Open Access News

News from the open access movement


Thursday, November 01, 2007

What's attracting visitors to your IR?

Brian Mathews, What gets viewed?  An exploratory study of large IR collections, The Ubiquitous Librarian, October 31, 2007.  Excerpt:

In my work circle there has been a lot of talk about growing our institutional repository. There is a big push to add meaningful content. The thing that I always get hung up on though is usage. I’m very interested in what people find useful, and my feeling is that if I’m going to pitch this service to my faculty, then I need to prove to them that the stuff is actually being seen....

So I decided to do a mini study. I wanted to see what the top items viewed were across several universities. I used ROAR to identify DSpace collections in the US, and then sent emails to the libraries with the 10 largest collections....[Eight of them] provided me with a list of their top 20 most viewed items. (Thanks!)

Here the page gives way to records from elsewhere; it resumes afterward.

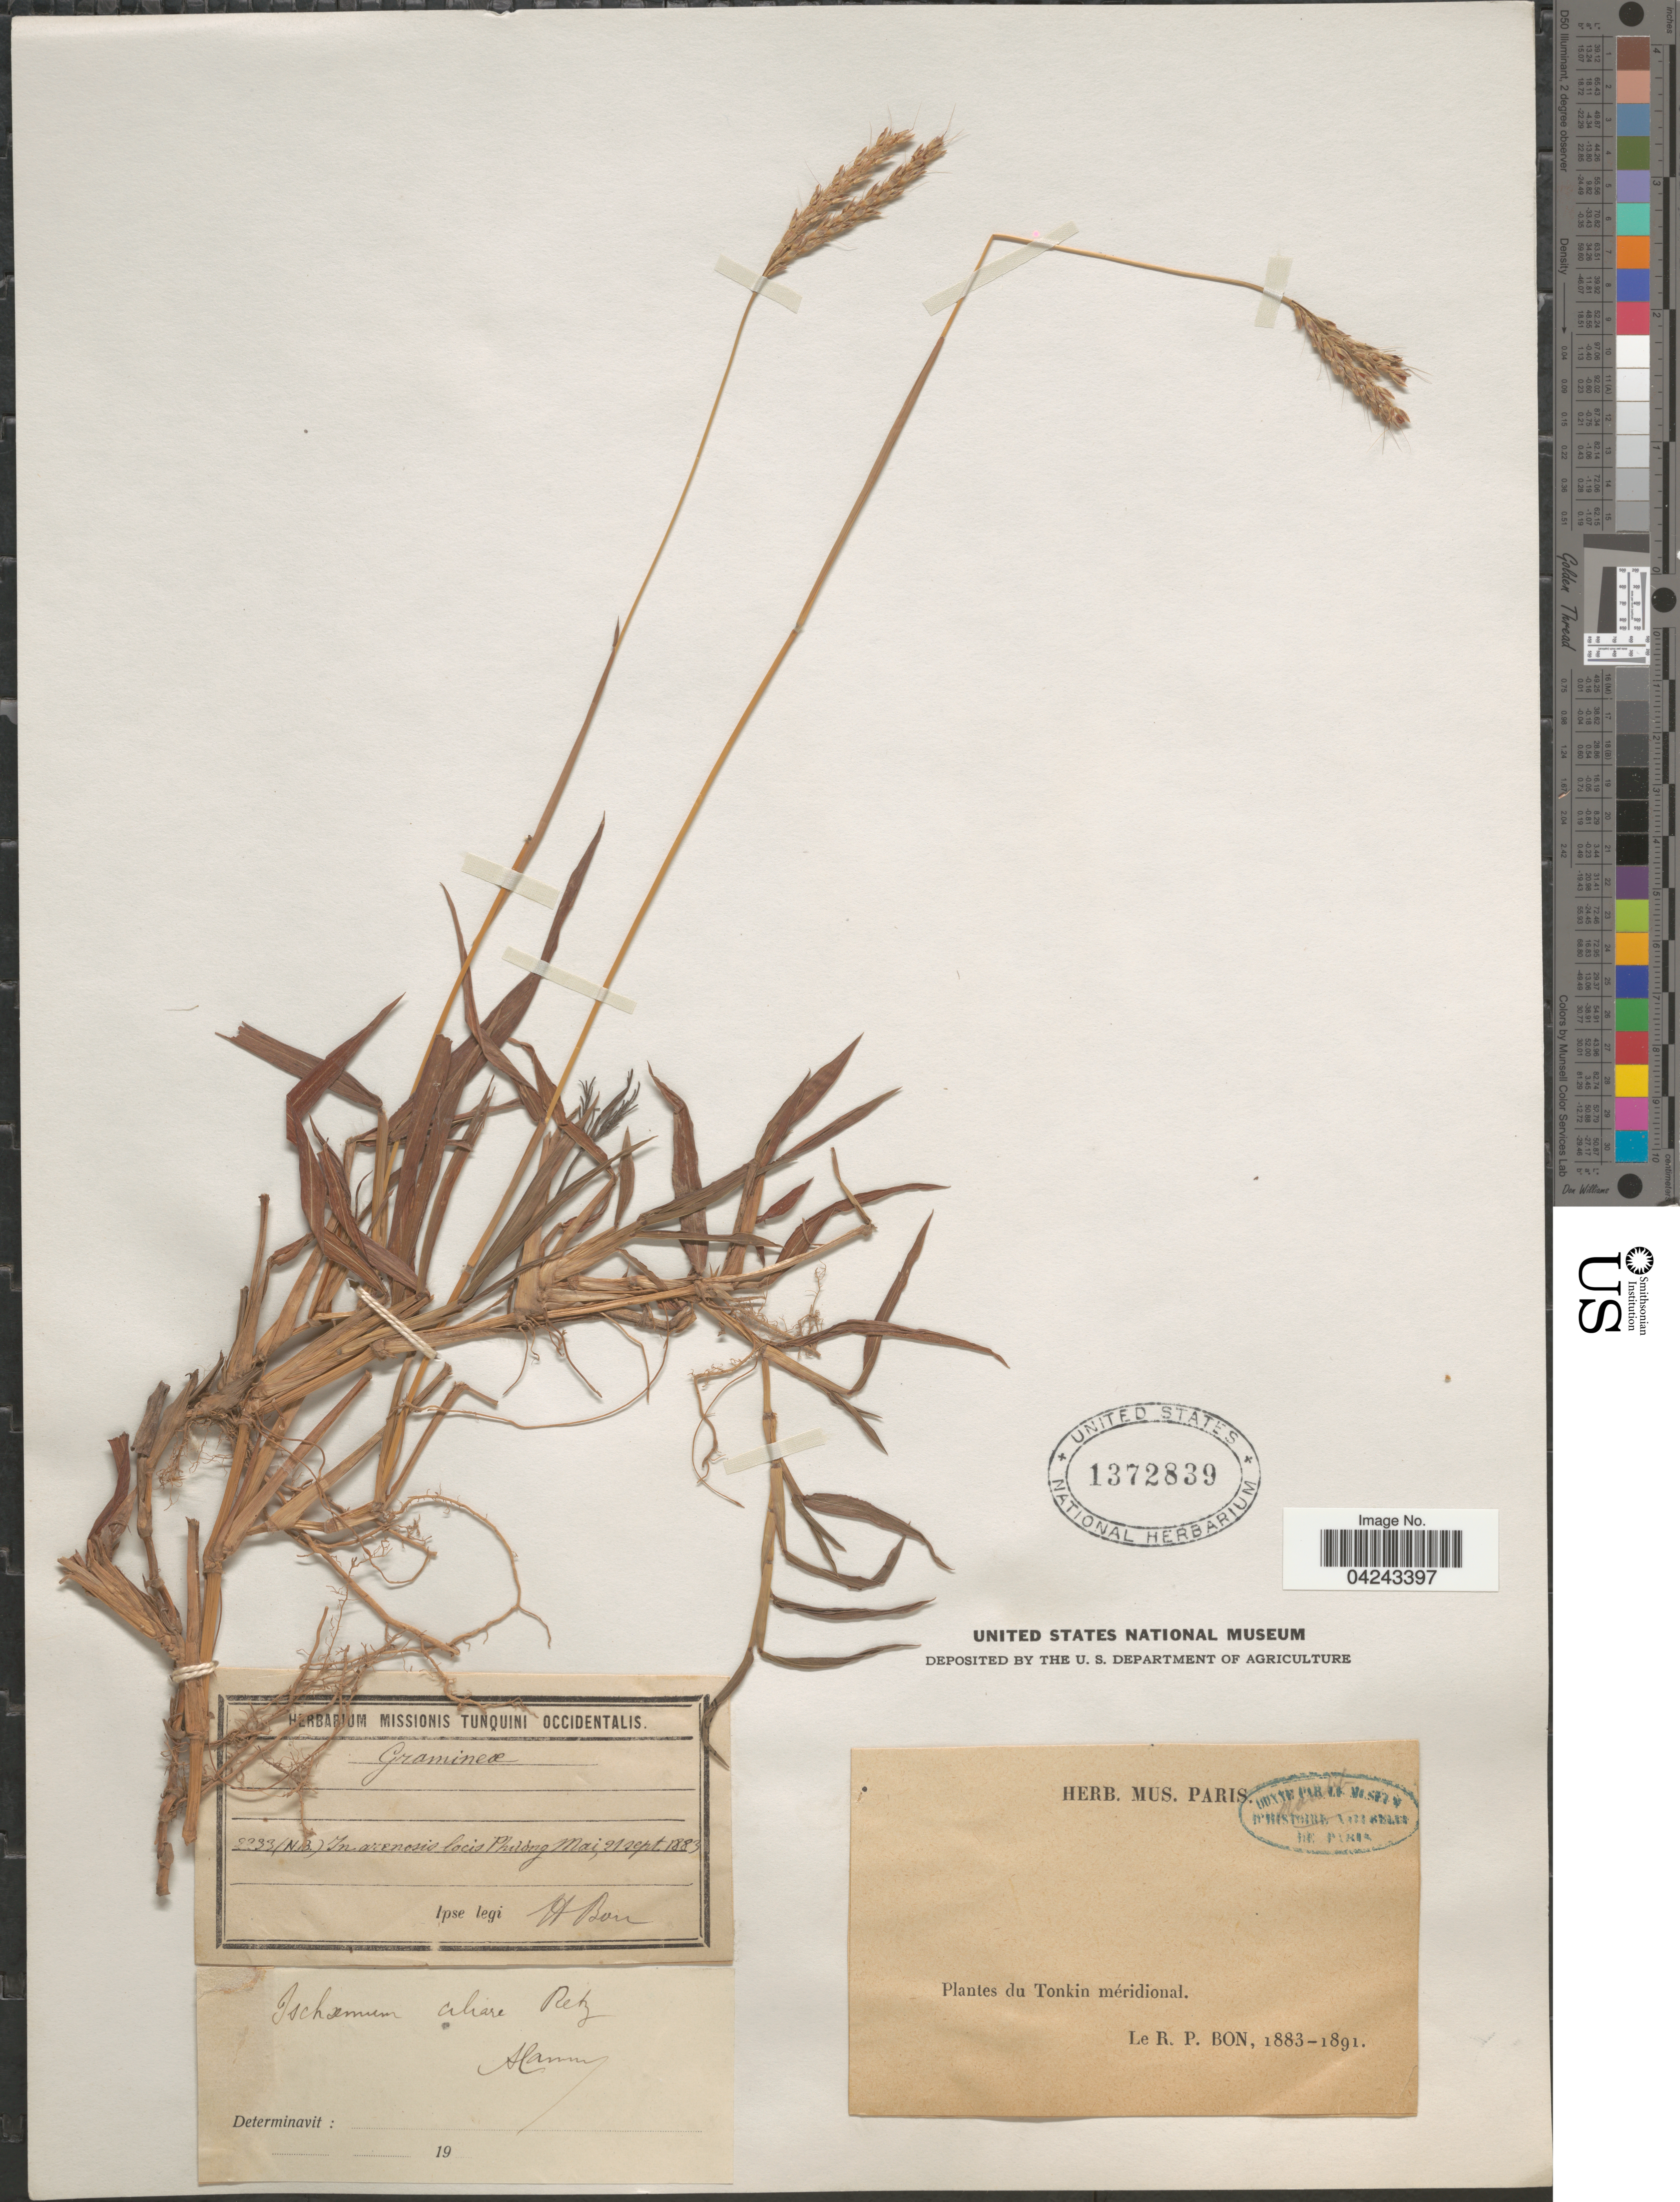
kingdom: Plantae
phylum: Tracheophyta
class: Liliopsida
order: Poales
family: Poaceae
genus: Ischaemum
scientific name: Ischaemum ciliare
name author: Retz.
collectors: R. Bon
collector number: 2233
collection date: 1883-09-21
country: Vietnam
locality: Missionis Tunquini Occidentalis. In arenosis locis Phuong Mai. Tonkin méridional.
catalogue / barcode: US 1372839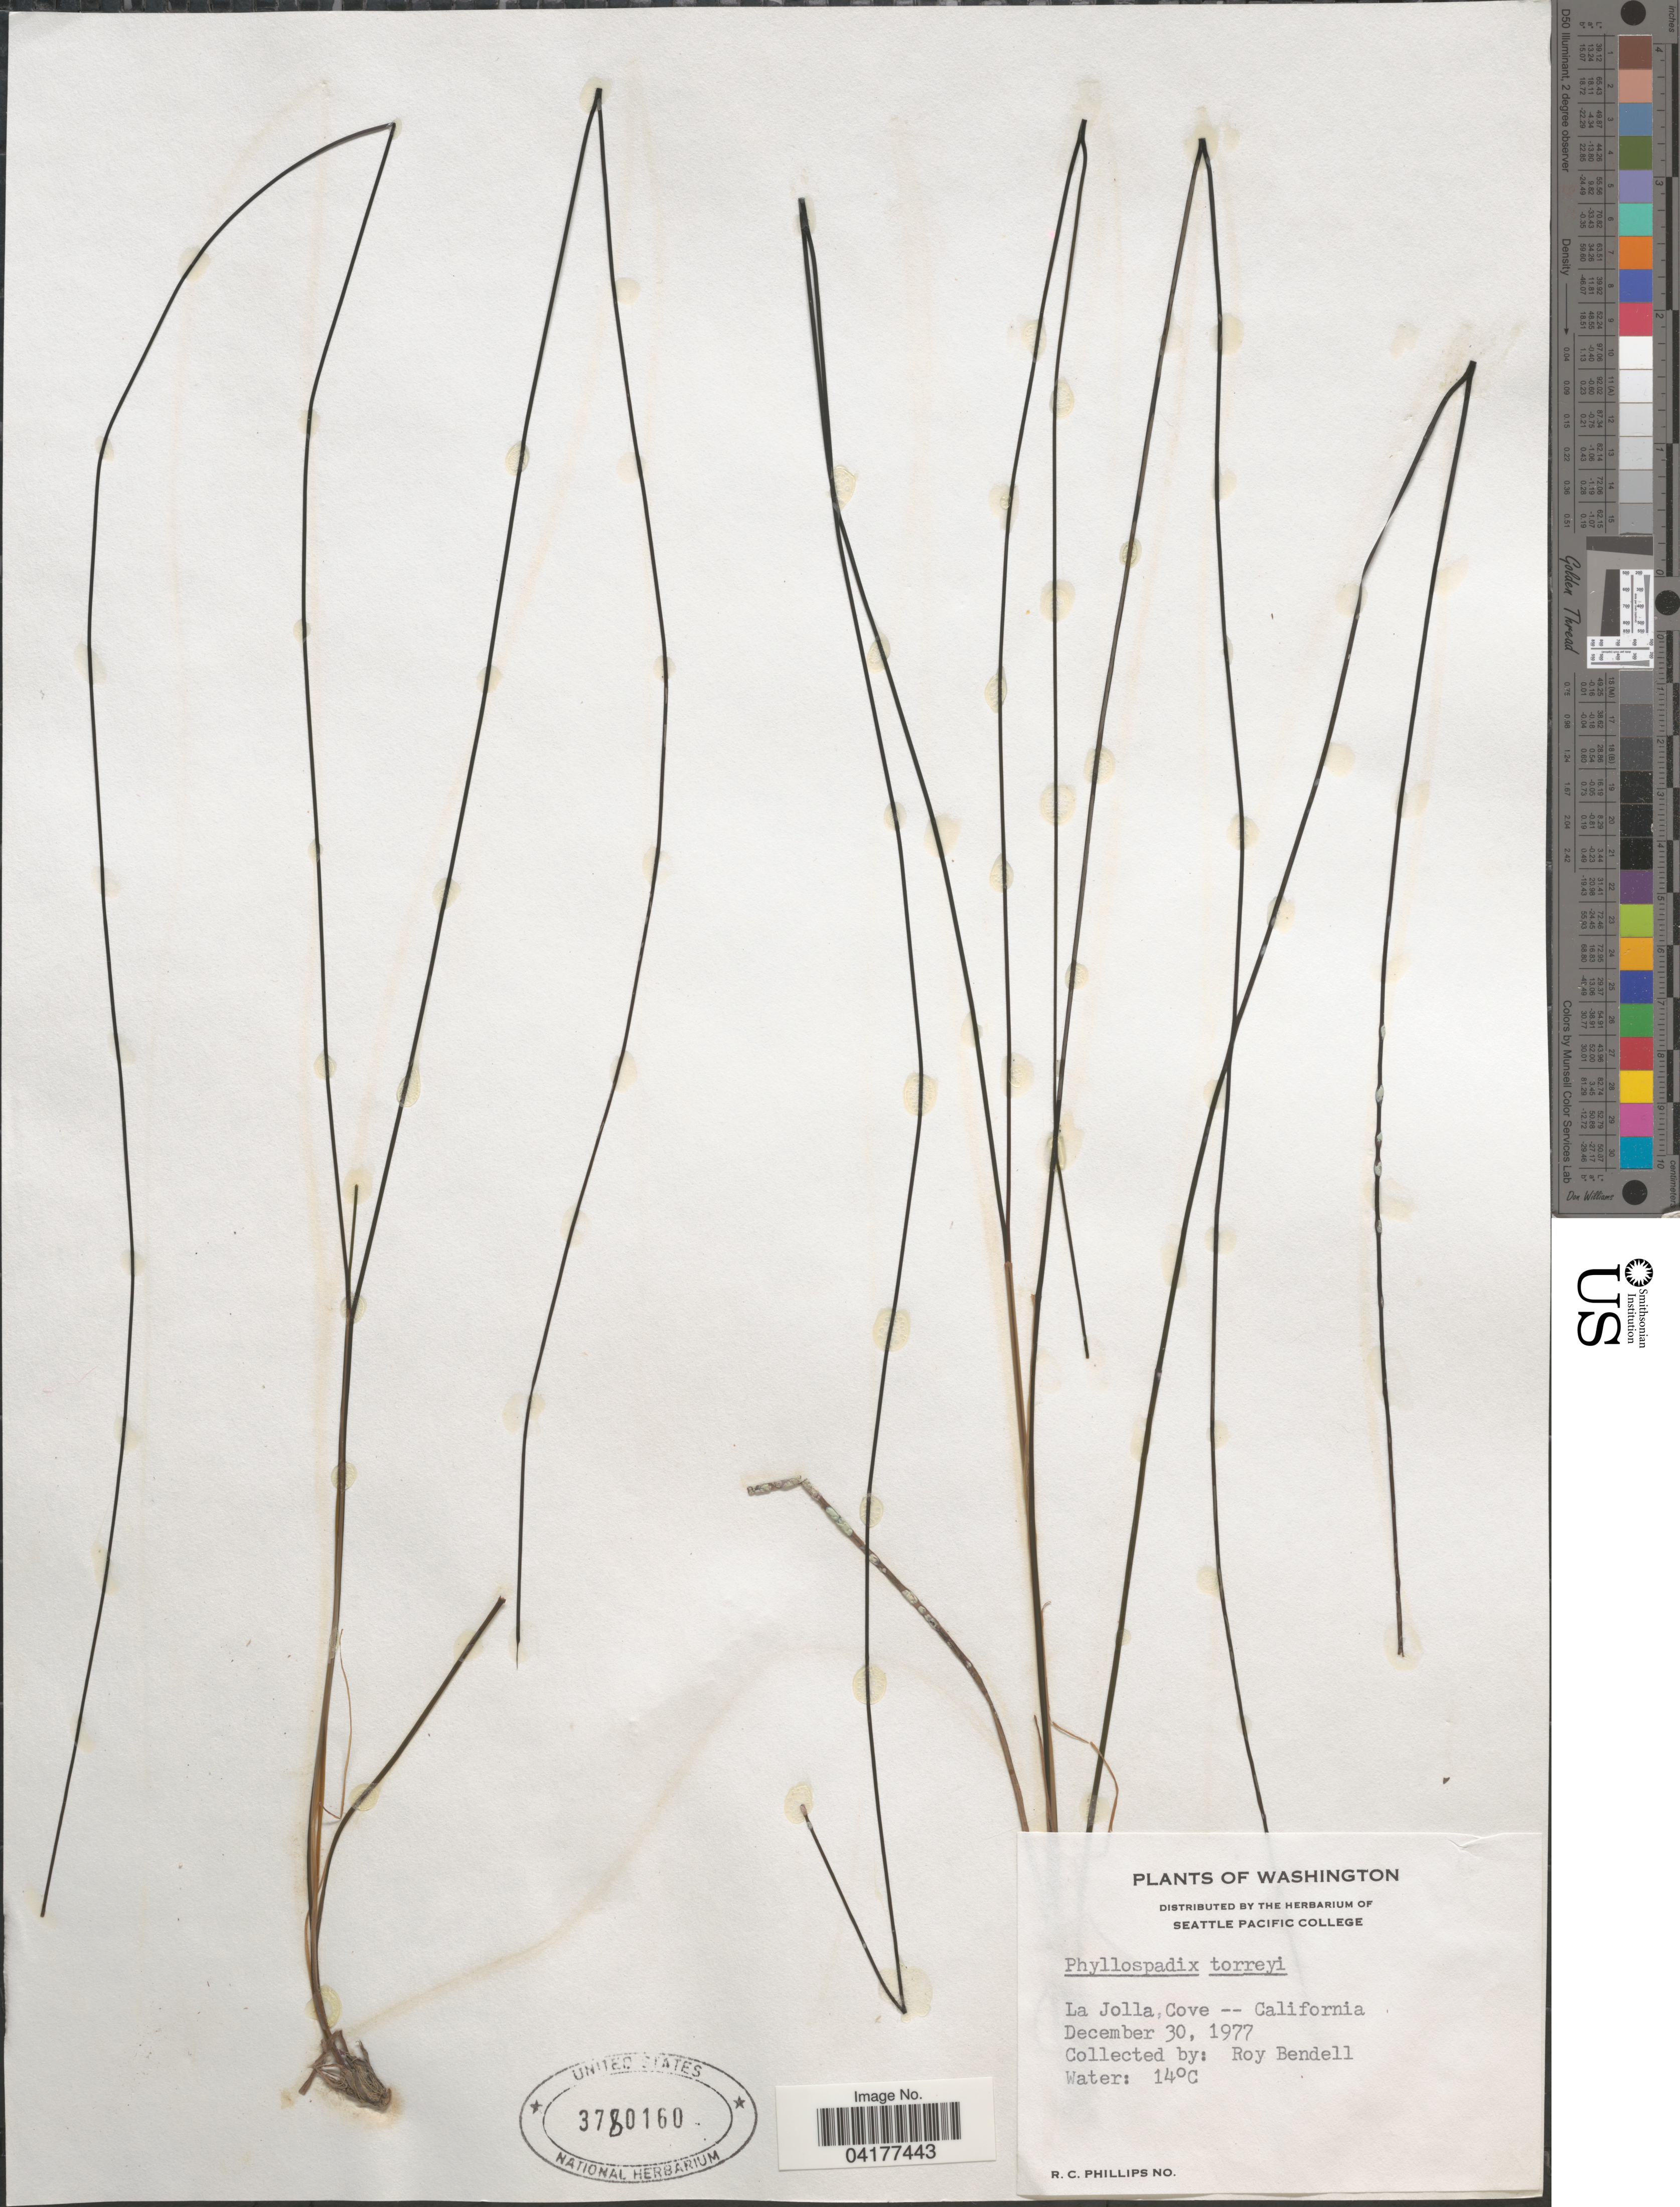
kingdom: Plantae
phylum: Tracheophyta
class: Liliopsida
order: Alismatales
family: Zosteraceae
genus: Phyllospadix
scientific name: Phyllospadix torreyi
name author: S. Watson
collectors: R. Bendell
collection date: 1977-12-30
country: United States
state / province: California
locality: La Jolla Cove.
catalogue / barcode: US 3780160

I should note that Georgia Tech and U of Oregon were the only organizations in this sample that allowed open access to their statistics.

The results were very eclectic, as expected, however there were definite themes that emerged....

Someone should publish a scholarly article about this and perform a detailed synthesis on these collections, but in the mean time, here are the top viewed items from each of the collections: ...

There is definitely a lot of long-tail action going on too. Most of the repositories featured one or two heavily used items, but then dropped off drastically....

Some questions:

  • Why is the U of Maryland IR used so heavily? Their top 3 items blow away everyone else (34,768 hits; 32,916 hits; and 32,214 hits respectively)
  • How are people finding this stuff? Google? Native Searches? Catalog Searches? Direct Links? We need to run an analytics program.
  • How many of these hits are from web crawlers or related software?
  • Why the long-tail? What makes those top few items so popular? And just how long is the tail? Could you say something like 90% of everything in our IR was viewed at least once over the past two years?
  • If you place your IR within your metasearch tool, will it pad your results?
  • Is there a big difference between views and downloads?
  • Why does the DSpace interface still look so mid-1990’s?
  • How are items obtained? Is it piecemeal or more systematic? Are we building collections or is it random take-what-we-can-get?
  • What is the percentage of dissertations? (or, take away dissertations and what have you got left?)
  • What non-text items are collected (mp3, videos, jpg, etc)?
  • Leaving the  big vision rhetoric aside, what is the goal of each IR?
  • How do you measure the success of an IR? Is it volume or downloads or something else?